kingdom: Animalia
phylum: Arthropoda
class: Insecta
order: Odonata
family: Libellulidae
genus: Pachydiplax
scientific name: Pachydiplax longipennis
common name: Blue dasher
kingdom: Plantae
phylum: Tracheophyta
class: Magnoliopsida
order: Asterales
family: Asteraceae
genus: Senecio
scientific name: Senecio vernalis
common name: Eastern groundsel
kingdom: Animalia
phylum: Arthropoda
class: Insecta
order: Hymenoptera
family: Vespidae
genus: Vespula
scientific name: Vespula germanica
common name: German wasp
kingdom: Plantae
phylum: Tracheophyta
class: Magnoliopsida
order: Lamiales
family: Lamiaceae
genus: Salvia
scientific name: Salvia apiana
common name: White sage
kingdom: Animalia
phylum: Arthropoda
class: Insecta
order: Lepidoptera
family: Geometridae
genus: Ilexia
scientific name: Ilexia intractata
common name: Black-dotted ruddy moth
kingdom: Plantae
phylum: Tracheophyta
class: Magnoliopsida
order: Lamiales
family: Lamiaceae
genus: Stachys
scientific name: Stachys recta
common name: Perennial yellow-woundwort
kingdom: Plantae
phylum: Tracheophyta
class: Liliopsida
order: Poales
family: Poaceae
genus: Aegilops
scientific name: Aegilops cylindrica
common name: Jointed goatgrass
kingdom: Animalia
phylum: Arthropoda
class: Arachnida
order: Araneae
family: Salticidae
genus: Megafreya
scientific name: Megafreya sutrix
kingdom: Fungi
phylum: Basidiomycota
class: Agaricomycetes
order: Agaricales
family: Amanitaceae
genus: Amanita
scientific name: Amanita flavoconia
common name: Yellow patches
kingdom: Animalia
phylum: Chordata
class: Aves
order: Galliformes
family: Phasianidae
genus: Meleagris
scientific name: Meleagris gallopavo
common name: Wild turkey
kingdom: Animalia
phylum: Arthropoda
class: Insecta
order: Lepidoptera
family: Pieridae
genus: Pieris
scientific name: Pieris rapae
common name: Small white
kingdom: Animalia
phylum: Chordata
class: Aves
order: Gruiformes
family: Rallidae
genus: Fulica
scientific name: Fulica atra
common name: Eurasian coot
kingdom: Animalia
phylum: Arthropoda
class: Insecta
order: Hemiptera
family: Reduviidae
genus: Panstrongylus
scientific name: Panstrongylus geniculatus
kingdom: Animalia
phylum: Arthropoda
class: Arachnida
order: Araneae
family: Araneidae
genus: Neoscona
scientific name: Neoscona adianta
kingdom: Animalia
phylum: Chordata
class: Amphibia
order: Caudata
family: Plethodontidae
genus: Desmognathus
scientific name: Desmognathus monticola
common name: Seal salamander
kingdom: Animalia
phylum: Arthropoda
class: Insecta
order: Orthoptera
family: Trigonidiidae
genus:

==================================================

• [What is needed] Render every line of the records above as one numbered list, leaving out any blank lines.

• [Result of this task]
1. kingdom: Animalia
2. phylum: Arthropoda
3. class: Insecta
4. order: Odonata
5. family: Libellulidae
6. genus: Pachydiplax
7. scientific name: Pachydiplax longipennis
8. common name: Blue dasher
9. kingdom: Plantae
10. phylum: Tracheophyta
11. class: Magnoliopsida
12. order: Asterales
13. family: Asteraceae
14. genus: Senecio
15. scientific name: Senecio vernalis
16. common name: Eastern groundsel
17. kingdom: Animalia
18. phylum: Arthropoda
19. class: Insecta
20. order: Hymenoptera
21. family: Vespidae
22. genus: Vespula
23. scientific name: Vespula germanica
24. common name: German wasp
25. kingdom: Plantae
26. phylum: Tracheophyta
27. class: Magnoliopsida
28. order: Lamiales
29. family: Lamiaceae
30. genus: Salvia
31. scientific name: Salvia apiana
32. common name: White sage
33. kingdom: Animalia
34. phylum: Arthropoda
35. class: Insecta
36. order: Lepidoptera
37. family: Geometridae
38. genus: Ilexia
39. scientific name: Ilexia intractata
40. common name: Black-dotted ruddy moth
41. kingdom: Plantae
42. phylum: Tracheophyta
43. class: Magnoliopsida
44. order: Lamiales
45. family: Lamiaceae
46. genus: Stachys
47. scientific name: Stachys recta
48. common name: Perennial yellow-woundwort
49. kingdom: Plantae
50. phylum: Tracheophyta
51. class: Liliopsida
52. order: Poales
53. family: Poaceae
54. genus: Aegilops
55. scientific name: Aegilops cylindrica
56. common name: Jointed goatgrass
57. kingdom: Animalia
58. phylum: Arthropoda
59. class: Arachnida
60. order: Araneae
61. family: Salticidae
62. genus: Megafreya
63. scientific name: Megafreya sutrix
64. kingdom: Fungi
65. phylum: Basidiomycota
66. class: Agaricomycetes
67. order: Agaricales
68. family: Amanitaceae
69. genus: Amanita
70. scientific name: Amanita flavoconia
71. common name: Yellow patches
72. kingdom: Animalia
73. phylum: Chordata
74. class: Aves
75. order: Galliformes
76. family: Phasianidae
77. genus: Meleagris
78. scientific name: Meleagris gallopavo
79. common name: Wild turkey
80. kingdom: Animalia
81. phylum: Arthropoda
82. class: Insecta
83. order: Lepidoptera
84. family: Pieridae
85. genus: Pieris
86. scientific name: Pieris rapae
87. common name: Small white
88. kingdom: Animalia
89. phylum: Chordata
90. class: Aves
91. order: Gruiformes
92. family: Rallidae
93. genus: Fulica
94. scientific name: Fulica atra
95. common name: Eurasian coot
96. kingdom: Animalia
97. phylum: Arthropoda
98. class: Insecta
99. order: Hemiptera
100. family: Reduviidae
101. genus: Panstrongylus
102. scientific name: Panstrongylus geniculatus
103. kingdom: Animalia
104. phylum: Arthropoda
105. class: Arachnida
106. order: Araneae
107. family: Araneidae
108. genus: Neoscona
109. scientific name: Neoscona adianta
110. kingdom: Animalia
111. phylum: Chordata
112. class: Amphibia
113. order: Caudata
114. family: Plethodontidae
115. genus: Desmognathus
116. scientific name: Desmognathus monticola
117. common name: Seal salamander
118. kingdom: Animalia
119. phylum: Arthropoda
120. class: Insecta
121. order: Orthoptera
122. family: Trigonidiidae
123. genus:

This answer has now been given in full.